Tim asuhan Maurizio Sarri sebenarnya tampil disiplin dan berhasil unggul 1-0 melalui gol Ederson pada awal babak kedua. Penjaga gawang Marco Carnesecchi juga tampil gemilang dengan serangkaian penyelamatan penting, menjaga keunggulan timnya hingga jelang akhir laga sebelum Atalanta tumbang di menit akhir.
Momen krusial terjadi ketika Nikola Krstovic gagal mengonversi peluang emas untuk menggandakan keunggulan pada menit ke-59. Kegagalan ini menjadi titik balik, karena Atalanta tidak mampu mencetak gol kedua, sementara Roma terus menekan untuk mencari gol penyama kedudukan. Alhasil, tekanan Roma membuahkan hasil di menit-menit akhir dan membuat Atalanta tumbang.
Roma akhirnya berhasil menyamakan kedudukan pada menit ke-90 melalui sundulan Mario Hermoso, memanfaatkan kelengahan pertahanan Atalanta. Tiga menit berselang, Matías Soulé mencetak gol kemenangan Roma setelah tembakannya gagal diantisipasi sempurna oleh Carnesecchi, memastikan Atalanta tumbang dengan tragis.
Ironisnya, Carnesecchi tetap menjadi pemain Atalanta dengan penampilan paling menonjol, meskipun terlibat dalam gol kedua. Serangkaian penyelamatan gemilangnya sepanjang pertandingan menjaga asa Atalanta hingga menit-menit akhir. Namun, kontribusinya tidak cukup untuk mencegah Atalanta tumbang.
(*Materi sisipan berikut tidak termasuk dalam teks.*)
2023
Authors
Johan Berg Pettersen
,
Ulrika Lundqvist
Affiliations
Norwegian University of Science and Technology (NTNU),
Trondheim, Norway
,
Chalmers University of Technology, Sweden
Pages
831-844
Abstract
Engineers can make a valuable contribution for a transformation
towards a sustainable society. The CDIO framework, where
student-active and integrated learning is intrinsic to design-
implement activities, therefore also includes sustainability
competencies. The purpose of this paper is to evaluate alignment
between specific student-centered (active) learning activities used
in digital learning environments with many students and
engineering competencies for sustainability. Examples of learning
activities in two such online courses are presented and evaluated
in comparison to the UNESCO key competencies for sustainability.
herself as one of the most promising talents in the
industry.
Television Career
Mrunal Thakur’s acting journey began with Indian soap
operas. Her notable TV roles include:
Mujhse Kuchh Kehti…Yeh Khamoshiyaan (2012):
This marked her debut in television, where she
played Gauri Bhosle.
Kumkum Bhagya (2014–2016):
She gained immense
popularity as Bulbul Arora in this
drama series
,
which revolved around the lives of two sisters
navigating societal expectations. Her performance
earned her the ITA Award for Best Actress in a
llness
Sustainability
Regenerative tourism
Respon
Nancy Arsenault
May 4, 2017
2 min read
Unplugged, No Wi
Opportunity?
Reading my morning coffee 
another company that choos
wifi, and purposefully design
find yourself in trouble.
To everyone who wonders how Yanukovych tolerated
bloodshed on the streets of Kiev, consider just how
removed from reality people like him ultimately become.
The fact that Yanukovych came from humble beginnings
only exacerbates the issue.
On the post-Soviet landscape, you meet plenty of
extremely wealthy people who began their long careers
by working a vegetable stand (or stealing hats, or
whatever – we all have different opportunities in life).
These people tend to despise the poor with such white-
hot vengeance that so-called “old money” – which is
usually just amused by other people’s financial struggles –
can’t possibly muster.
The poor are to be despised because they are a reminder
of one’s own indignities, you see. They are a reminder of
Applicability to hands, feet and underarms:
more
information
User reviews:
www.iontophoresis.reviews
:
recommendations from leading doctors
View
Permasalahan utama Atalanta justru terletak pada kegagalan memanfaatkan periode ketika Roma kehilangan kepercayaan diri. Peluang untuk ‘membunuh’ pertandingan tidak terealisasi, termasuk kegagalan Krstovic yang disorot karena juga berada di dekat Hermoso saat gol penyama kedudukan terjadi. Karena hal tersebut, Atalanta tumbang.
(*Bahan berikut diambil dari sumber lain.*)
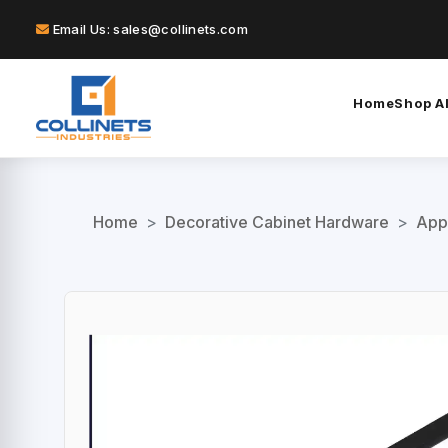
Email Us: sales@collinets.com
Home
Shop Al
Home
>
Decorative Cabinet Hardware
>
App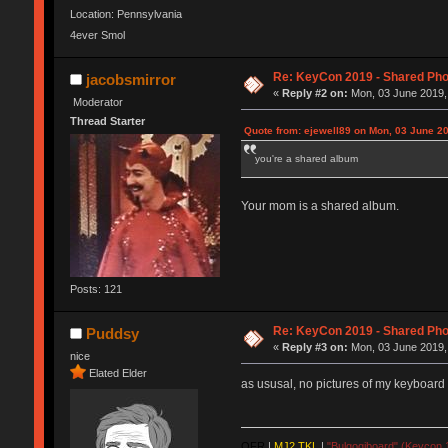
Location: Pennsylvania
4ever Smol
Re: KeyCon 2019 - Shared Ph
jacobsmirror
«
Reply #2 on:
Mon, 03 June 2019,
Moderator
Thread Starter
Quote from: ejewell89 on Mon, 03 June 20
you're a shared album
Your mom is a shared album.
Posts: 121
Re: KeyCon 2019 - Shared Ph
Puddsy
«
Reply #3 on:
Mon, 03 June 2019,
nice
Elated Elder
as ususal, no pictures of my keyboard
QFR
|
MJ2 TKL
|
"Bulgogiboard" (Keycon 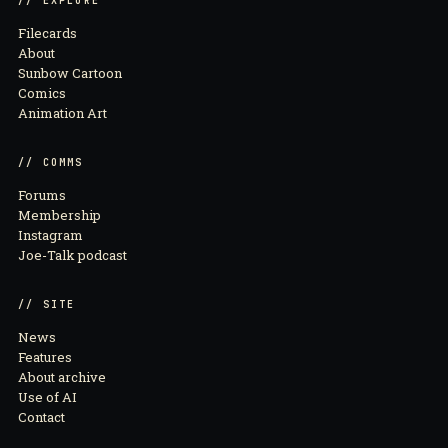
// EXPLORE
Filecards
About
Sunbow Cartoon
Comics
Animation Art
// COMMS
Forums
Membership
Instagram
Joe-Talk podcast
// SITE
News
Features
About archive
Use of AI
Contact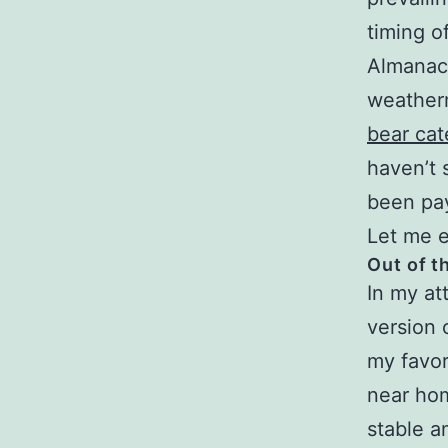
timing o
Almanac,
weather
bear cate
haven’t 
been payi
Let me e
Out of t
In my at
version 
my favor
near hom
stable am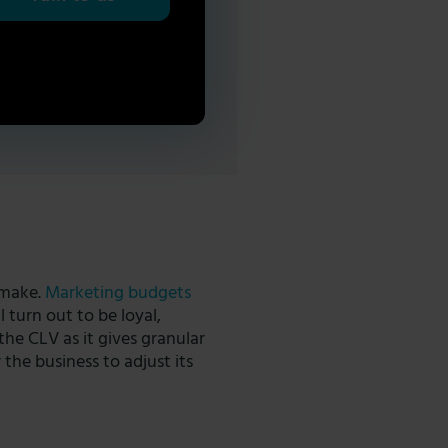
 make.
Marketing budgets
 turn out to be loyal,
 the CLV as it gives granular
 the business to adjust its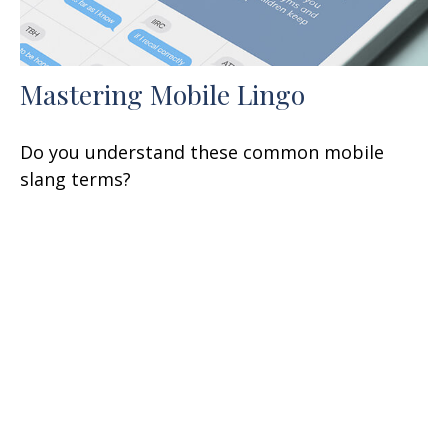
Mastering Mobile Lingo
Do you understand these common mobile
slang terms?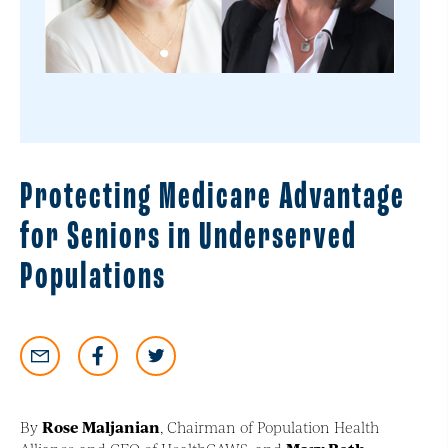
Protecting Medicare Advantage
for Seniors in Underserved
Populations
By
Rose Maljanian
, Chairman of Population Health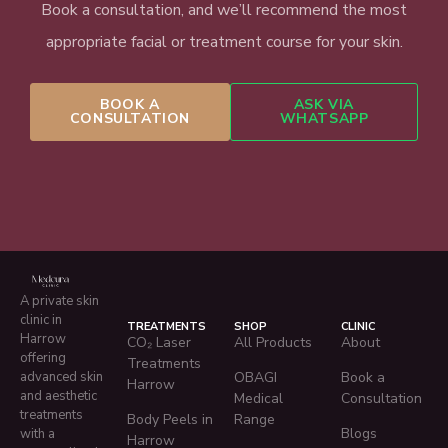
Book a consultation, and we’ll recommend the most
appropriate facial or treatment course for your skin.
BOOK A
ASK VIA
CONSULTATION
WHATSAPP
A private skin
clinic in
TREATMENTS
SHOP
CLINIC
Harrow
CO₂ Laser
All Products
About
offering
Treatments
advanced skin
OBAGI
Book a
Harrow
and aesthetic
Medical
Consultation
treatments
Body Peels in
Range
Blogs
with a
Harrow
Pelatih Atalanta, Maurizio Sarri, dinilai telah menemukan struktur permainan yang baik untuk meredam Roma. Namun, keputusan pergantian pemain dan ketahanan mental tim di menit-menit akhir menjadi evaluasi penting. Pergantian Charles De Ketelaere yang mulai kehabisan tenaga dinilai bisa menjadi opsi untuk mempertahankan daya serang tim dan mencegah Atalanta tumbang.
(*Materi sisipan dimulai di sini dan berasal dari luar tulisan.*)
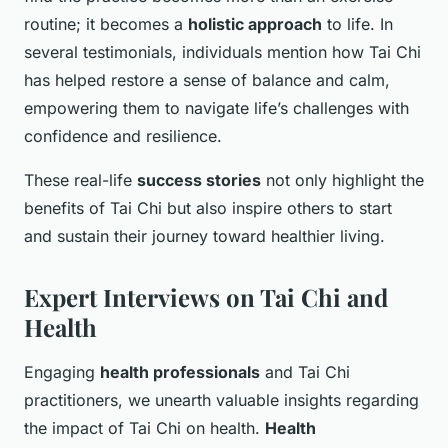
routine; it becomes a
holistic approach
to life. In
several testimonials, individuals mention how Tai Chi
has helped restore a sense of balance and calm,
empowering them to navigate life’s challenges with
confidence and resilience.
These real-life
success stories
not only highlight the
benefits of Tai Chi but also inspire others to start
and sustain their journey toward healthier living.
Expert Interviews on Tai Chi and
Health
Engaging
health professionals
and Tai Chi
practitioners, we unearth valuable insights regarding
the impact of Tai Chi on health.
Health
Kekalahan ini menjadi pengingat bahwa performa solid selama hampir 90 menit saja tidak cukup. Atalanta harus mampu mengendalikan lima menit terakhir pertandingan, di mana satu kesalahan kecil dapat mengubah hasil dari kemenangan menjadi kekalahan pahit. Hal ini yang membuat Atalanta tumbang.